Reproduce the data below word for word. Start at its first line and end at the line containing "встречались в официальных", including both of those lines.

Data excerpts

*****

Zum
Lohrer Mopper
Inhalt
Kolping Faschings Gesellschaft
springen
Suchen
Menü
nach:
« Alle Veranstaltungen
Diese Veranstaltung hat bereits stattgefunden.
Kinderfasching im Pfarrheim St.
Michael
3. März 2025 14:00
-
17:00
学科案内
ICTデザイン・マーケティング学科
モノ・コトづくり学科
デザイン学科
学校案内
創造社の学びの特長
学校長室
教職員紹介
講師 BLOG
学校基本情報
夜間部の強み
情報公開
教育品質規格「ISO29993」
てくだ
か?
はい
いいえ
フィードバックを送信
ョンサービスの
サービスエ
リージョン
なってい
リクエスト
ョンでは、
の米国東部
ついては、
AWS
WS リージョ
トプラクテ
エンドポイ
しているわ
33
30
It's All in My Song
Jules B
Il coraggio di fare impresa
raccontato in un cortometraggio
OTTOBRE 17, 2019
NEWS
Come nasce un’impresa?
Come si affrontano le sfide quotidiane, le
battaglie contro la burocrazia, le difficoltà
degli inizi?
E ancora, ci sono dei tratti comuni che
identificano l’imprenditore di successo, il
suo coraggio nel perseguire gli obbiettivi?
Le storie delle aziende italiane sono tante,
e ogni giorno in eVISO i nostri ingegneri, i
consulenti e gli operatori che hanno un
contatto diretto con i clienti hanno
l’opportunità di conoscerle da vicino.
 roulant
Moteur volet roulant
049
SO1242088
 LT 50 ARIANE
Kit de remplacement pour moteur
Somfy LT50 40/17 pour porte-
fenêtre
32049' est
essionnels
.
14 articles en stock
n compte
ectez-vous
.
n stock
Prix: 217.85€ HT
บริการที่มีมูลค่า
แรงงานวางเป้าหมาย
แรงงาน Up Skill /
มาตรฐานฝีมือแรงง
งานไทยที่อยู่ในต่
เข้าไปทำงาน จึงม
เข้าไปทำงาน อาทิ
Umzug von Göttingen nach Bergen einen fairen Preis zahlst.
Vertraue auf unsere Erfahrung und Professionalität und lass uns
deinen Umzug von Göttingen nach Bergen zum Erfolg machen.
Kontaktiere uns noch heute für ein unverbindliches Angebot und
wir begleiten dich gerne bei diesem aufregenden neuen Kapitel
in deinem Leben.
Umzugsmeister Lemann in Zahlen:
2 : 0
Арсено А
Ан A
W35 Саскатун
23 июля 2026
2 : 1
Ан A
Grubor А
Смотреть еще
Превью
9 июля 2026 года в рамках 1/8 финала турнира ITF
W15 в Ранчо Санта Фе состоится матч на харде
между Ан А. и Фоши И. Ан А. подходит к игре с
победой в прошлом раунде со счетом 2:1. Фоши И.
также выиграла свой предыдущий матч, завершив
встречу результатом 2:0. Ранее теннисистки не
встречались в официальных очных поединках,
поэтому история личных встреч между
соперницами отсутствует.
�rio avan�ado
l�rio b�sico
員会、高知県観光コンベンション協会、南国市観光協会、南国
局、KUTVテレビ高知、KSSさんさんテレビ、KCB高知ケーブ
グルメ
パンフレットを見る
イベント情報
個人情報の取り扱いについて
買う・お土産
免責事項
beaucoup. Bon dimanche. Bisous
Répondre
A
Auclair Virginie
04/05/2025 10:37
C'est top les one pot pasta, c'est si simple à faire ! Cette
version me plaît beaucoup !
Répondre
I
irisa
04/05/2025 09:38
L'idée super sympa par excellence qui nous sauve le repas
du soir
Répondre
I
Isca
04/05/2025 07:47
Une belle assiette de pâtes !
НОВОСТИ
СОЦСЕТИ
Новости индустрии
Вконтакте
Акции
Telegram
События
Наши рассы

*****

**REPLY TO THE EXERCISE:**
Zum
Lohrer Mopper
Inhalt
Kolping Faschings Gesellschaft
springen
Suchen
Menü
nach:
« Alle Veranstaltungen
Diese Veranstaltung hat bereits stattgefunden.
Kinderfasching im Pfarrheim St.
Michael
3. März 2025 14:00
-
17:00
学科案内
ICTデザイン・マーケティング学科
モノ・コトづくり学科
デザイン学科
学校案内
創造社の学びの特長
学校長室
教職員紹介
講師 BLOG
学校基本情報
夜間部の強み
情報公開
教育品質規格「ISO29993」
てくだ
か?
はい
いいえ
フィードバックを送信
ョンサービスの
サービスエ
リージョン
なってい
リクエスト
ョンでは、
の米国東部
ついては、
AWS
WS リージョ
トプラクテ
エンドポイ
しているわ
33
30
It's All in My Song
Jules B
Il coraggio di fare impresa
raccontato in un cortometraggio
OTTOBRE 17, 2019
NEWS
Come nasce un’impresa?
Come si affrontano le sfide quotidiane, le
battaglie contro la burocrazia, le difficoltà
degli inizi?
E ancora, ci sono dei tratti comuni che
identificano l’imprenditore di successo, il
suo coraggio nel perseguire gli obbiettivi?
Le storie delle aziende italiane sono tante,
e ogni giorno in eVISO i nostri ingegneri, i
consulenti e gli operatori che hanno un
contatto diretto con i clienti hanno
l’opportunità di conoscerle da vicino.
 roulant
Moteur volet roulant
049
SO1242088
 LT 50 ARIANE
Kit de remplacement pour moteur
Somfy LT50 40/17 pour porte-
fenêtre
32049' est
essionnels
.
14 articles en stock
n compte
ectez-vous
.
n stock
Prix: 217.85€ HT
บริการที่มีมูลค่า
แรงงานวางเป้าหมาย
แรงงาน Up Skill /
มาตรฐานฝีมือแรงง
งานไทยที่อยู่ในต่
เข้าไปทำงาน จึงม
เข้าไปทำงาน อาทิ
Umzug von Göttingen nach Bergen einen fairen Preis zahlst.
Vertraue auf unsere Erfahrung und Professionalität und lass uns
deinen Umzug von Göttingen nach Bergen zum Erfolg machen.
Kontaktiere uns noch heute für ein unverbindliches Angebot und
wir begleiten dich gerne bei diesem aufregenden neuen Kapitel
in deinem Leben.
Umzugsmeister Lemann in Zahlen:
2 : 0
Арсено А
Ан A
W35 Саскатун
23 июля 2026
2 : 1
Ан A
Grubor А
Смотреть еще
Превью
9 июля 2026 года в рамках 1/8 финала турнира ITF
W15 в Ранчо Санта Фе состоится матч на харде
между Ан А. и Фоши И. Ан А. подходит к игре с
победой в прошлом раунде со счетом 2:1. Фоши И.
также выиграла свой предыдущий матч, завершив
встречу результатом 2:0. Ранее теннисистки не
встречались в официальных очных поединках,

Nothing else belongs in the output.